• Data provided

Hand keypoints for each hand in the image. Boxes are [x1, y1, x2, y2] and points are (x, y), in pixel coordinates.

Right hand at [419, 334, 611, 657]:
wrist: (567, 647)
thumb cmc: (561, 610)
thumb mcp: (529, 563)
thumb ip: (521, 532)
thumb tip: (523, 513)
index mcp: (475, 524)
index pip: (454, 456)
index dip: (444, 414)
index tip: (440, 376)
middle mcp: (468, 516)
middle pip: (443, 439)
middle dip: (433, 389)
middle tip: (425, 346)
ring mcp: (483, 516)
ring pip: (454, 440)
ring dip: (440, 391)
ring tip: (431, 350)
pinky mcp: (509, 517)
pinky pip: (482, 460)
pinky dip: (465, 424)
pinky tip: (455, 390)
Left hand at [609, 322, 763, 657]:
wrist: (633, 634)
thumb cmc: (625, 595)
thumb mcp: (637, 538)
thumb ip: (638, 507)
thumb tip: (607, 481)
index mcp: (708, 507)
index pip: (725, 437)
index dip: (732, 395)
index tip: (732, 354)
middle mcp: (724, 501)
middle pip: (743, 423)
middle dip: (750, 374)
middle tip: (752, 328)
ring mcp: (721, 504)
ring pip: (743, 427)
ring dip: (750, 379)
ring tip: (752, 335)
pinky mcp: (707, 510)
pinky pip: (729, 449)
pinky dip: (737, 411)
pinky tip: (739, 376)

• Your objective
In full and without alteration, repeat the records.

• Written solution
Hand keypoints for each hand in the image. Boxes are [x1, y1, x2, y2] and points are (x, y), in pixel coordinates.

Right hand at [419, 334, 611, 657]:
wrist: (567, 647)
thumb cmc: (561, 610)
thumb mcp: (529, 563)
thumb ip: (521, 532)
thumb tip: (523, 513)
index mcp: (475, 524)
index pip: (454, 456)
index dip: (444, 414)
index tip: (440, 376)
middle mcp: (468, 516)
middle pip: (443, 439)
middle dip: (433, 389)
middle tip: (425, 346)
ring mcp: (483, 516)
ring pip: (454, 440)
ring dip: (440, 391)
ring tip: (431, 350)
pinky mcp: (509, 517)
pinky pip: (482, 460)
pinky dip: (465, 424)
pinky tip: (455, 390)
Left hand at [609, 322, 763, 657]:
wrist: (633, 634)
thumb cmc: (625, 595)
thumb mcp: (637, 538)
thumb ip: (638, 507)
thumb tip: (607, 481)
index mcp: (708, 507)
index pip: (725, 437)
index dip: (732, 395)
index tip: (732, 354)
middle mcp: (724, 501)
middle pip: (743, 423)
middle dip: (750, 374)
middle tip: (752, 328)
ring mcp: (721, 504)
ring pip: (743, 427)
ring dip: (750, 379)
ring tip: (752, 335)
pinky mcp: (707, 510)
pinky pip: (729, 449)
pinky dip: (737, 411)
pinky tip: (739, 376)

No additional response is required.